• [Work task] Reproduce verbatim the lines between the one containing "matriculación justificando mediante" and the one containing "exigidos por la ley.", inclusive.

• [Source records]
■ ■ ■ ■ ■
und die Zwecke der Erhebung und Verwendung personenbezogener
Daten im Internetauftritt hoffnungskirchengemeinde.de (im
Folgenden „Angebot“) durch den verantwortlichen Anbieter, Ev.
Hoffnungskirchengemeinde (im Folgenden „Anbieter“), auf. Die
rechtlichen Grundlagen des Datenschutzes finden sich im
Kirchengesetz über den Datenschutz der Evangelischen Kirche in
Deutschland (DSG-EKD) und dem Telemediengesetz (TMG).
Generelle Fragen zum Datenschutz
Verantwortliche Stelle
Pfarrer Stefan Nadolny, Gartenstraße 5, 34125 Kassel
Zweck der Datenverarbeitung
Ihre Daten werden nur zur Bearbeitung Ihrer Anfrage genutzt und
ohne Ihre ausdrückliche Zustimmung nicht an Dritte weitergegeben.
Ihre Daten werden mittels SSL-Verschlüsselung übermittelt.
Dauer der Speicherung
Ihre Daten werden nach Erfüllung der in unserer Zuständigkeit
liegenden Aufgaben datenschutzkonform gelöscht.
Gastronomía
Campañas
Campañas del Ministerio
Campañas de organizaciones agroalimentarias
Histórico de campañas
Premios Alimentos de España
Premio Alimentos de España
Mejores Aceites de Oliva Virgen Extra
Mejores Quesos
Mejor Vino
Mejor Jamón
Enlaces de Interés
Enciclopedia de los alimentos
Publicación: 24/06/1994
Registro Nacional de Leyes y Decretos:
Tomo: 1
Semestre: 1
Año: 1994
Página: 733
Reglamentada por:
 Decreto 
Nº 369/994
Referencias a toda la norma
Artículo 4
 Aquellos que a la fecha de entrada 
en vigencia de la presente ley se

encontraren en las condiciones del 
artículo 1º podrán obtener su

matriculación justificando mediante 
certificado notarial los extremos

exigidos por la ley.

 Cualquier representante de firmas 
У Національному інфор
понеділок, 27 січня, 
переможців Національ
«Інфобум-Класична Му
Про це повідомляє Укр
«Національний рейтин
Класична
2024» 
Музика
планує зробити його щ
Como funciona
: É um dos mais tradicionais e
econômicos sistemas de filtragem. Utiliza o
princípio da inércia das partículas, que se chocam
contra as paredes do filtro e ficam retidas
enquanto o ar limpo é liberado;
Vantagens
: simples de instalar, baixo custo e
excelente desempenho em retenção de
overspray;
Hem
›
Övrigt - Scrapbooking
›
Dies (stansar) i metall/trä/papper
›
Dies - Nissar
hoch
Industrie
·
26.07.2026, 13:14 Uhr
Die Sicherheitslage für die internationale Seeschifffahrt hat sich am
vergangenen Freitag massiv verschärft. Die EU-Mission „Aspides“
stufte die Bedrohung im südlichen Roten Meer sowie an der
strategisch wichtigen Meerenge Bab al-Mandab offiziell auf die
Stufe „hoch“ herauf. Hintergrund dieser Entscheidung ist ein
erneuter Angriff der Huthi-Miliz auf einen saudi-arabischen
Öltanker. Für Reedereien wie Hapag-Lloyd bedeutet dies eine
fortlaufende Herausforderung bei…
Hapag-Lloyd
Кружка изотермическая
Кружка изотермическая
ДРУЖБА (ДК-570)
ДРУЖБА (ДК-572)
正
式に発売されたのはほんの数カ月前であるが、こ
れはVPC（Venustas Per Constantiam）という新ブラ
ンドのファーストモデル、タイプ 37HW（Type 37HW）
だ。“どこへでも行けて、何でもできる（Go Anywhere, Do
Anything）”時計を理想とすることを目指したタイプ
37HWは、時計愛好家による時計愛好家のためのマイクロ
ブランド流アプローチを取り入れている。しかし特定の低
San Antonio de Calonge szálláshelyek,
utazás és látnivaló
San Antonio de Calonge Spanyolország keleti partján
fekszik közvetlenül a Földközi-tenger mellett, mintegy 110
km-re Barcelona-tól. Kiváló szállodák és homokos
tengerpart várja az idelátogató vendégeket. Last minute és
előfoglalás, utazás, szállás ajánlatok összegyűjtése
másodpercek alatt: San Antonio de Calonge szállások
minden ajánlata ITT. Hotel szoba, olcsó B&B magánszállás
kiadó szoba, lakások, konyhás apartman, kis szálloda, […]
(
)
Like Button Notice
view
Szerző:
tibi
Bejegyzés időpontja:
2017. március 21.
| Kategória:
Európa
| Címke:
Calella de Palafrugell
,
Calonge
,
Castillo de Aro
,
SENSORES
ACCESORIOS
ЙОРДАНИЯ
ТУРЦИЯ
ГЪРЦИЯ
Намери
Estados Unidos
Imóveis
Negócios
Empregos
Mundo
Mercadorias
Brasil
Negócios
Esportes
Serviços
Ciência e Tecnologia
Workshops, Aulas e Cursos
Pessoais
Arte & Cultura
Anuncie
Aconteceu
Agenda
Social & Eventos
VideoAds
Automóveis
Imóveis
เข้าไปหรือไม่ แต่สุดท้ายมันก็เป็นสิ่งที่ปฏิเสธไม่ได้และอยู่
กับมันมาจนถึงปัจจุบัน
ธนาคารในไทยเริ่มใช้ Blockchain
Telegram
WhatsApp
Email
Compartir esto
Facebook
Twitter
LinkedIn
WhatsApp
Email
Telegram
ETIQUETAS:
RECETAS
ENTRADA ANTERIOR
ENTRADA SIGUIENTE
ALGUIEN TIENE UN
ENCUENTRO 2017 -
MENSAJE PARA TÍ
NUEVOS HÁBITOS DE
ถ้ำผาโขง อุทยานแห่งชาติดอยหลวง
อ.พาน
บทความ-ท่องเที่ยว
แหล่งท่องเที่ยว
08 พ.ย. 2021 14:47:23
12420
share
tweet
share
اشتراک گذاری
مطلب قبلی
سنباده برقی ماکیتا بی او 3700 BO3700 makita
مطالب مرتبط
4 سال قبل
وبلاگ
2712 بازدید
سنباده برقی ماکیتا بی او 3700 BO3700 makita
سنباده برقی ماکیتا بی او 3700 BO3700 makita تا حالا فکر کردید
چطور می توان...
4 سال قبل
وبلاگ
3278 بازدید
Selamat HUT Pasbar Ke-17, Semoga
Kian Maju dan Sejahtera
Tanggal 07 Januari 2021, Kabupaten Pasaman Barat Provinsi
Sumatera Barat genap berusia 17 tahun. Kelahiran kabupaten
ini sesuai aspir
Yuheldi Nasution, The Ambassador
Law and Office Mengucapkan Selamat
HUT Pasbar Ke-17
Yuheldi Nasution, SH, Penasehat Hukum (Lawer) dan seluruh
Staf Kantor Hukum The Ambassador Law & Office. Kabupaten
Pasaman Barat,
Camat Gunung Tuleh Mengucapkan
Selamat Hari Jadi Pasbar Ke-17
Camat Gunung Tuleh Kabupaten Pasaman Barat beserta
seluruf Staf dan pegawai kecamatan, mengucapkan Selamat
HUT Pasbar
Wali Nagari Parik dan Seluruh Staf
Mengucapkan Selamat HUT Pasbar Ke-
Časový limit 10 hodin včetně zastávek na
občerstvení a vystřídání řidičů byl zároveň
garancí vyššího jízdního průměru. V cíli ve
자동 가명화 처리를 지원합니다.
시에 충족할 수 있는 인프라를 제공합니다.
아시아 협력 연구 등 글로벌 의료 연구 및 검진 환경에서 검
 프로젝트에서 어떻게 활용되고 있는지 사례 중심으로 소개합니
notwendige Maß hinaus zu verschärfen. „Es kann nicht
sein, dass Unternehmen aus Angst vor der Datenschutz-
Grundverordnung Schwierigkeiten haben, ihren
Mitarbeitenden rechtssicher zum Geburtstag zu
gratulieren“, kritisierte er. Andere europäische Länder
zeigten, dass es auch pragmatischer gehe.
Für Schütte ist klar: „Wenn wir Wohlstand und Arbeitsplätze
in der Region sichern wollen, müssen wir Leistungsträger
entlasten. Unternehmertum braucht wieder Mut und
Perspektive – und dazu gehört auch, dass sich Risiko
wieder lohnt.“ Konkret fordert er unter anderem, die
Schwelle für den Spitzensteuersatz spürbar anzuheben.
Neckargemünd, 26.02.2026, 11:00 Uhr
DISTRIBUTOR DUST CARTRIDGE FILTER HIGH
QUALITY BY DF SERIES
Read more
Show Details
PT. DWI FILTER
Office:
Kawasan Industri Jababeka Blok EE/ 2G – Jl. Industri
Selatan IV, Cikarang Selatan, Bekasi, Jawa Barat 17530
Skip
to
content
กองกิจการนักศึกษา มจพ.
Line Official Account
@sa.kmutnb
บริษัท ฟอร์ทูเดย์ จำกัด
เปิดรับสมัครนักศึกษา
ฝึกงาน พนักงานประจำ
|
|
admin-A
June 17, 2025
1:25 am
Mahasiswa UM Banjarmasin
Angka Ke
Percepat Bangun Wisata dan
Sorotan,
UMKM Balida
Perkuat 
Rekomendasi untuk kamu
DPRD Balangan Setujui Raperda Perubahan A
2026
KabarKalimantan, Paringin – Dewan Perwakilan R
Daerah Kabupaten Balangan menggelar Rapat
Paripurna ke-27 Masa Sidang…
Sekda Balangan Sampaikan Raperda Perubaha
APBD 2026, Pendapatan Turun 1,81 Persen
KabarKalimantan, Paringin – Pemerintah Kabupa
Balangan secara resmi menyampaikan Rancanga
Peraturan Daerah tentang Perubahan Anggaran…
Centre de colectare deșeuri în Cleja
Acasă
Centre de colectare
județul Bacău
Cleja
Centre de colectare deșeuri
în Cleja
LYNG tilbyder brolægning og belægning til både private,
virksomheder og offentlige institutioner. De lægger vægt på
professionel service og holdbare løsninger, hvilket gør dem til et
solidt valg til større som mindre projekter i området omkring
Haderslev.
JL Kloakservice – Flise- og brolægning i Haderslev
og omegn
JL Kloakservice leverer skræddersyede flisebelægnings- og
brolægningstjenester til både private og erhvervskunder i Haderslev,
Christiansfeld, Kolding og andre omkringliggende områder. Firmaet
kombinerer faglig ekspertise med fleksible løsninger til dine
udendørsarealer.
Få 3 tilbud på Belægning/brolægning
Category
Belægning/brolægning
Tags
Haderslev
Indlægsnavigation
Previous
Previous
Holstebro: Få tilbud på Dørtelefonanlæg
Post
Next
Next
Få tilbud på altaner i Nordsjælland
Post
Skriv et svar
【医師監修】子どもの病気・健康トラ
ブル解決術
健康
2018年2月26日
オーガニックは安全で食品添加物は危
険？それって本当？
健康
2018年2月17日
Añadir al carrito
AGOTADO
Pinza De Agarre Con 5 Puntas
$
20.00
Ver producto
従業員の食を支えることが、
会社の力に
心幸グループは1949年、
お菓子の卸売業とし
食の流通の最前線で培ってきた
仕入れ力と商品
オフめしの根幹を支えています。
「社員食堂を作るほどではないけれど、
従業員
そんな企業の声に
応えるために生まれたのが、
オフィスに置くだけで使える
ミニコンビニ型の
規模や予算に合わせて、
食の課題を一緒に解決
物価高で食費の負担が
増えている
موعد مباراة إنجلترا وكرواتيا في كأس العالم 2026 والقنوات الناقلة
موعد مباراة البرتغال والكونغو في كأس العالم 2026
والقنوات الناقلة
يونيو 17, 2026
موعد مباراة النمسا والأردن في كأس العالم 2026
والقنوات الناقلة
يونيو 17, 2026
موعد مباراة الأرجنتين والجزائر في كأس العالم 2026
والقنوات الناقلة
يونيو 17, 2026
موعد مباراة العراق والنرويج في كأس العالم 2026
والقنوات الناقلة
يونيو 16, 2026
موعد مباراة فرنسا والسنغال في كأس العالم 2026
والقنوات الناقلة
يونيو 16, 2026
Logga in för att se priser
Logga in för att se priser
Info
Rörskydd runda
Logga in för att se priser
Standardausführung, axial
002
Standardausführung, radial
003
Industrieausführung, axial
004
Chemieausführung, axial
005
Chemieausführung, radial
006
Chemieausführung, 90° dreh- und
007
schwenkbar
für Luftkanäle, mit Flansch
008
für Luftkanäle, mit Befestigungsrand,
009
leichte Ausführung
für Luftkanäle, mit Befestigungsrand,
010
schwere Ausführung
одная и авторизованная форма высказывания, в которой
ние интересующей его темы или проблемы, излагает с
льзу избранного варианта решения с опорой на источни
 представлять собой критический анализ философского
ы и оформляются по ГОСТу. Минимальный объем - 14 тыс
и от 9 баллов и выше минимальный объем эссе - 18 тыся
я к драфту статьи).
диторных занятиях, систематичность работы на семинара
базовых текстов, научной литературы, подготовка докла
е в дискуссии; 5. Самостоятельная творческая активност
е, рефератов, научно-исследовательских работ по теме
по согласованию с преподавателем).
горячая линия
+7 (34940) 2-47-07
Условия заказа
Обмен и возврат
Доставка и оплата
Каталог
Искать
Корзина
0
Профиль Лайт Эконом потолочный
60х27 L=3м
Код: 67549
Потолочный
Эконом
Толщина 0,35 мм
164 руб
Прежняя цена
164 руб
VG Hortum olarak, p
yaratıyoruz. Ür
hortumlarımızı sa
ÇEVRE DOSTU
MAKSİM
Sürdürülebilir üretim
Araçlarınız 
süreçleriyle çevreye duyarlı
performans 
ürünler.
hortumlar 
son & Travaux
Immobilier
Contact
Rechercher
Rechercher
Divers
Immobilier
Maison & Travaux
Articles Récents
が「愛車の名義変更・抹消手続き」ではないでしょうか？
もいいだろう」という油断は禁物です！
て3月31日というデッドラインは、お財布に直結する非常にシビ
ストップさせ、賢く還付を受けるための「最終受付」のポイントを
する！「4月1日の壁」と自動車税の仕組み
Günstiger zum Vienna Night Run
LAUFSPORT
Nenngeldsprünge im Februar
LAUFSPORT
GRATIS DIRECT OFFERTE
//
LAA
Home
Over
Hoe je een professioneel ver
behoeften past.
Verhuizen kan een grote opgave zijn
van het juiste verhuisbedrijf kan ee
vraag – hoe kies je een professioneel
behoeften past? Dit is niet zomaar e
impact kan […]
■ ■ ■ ■ ■
• [Solution for this problem]
matriculación justificando mediante 
certificado notarial los extremos

exigidos por la ley.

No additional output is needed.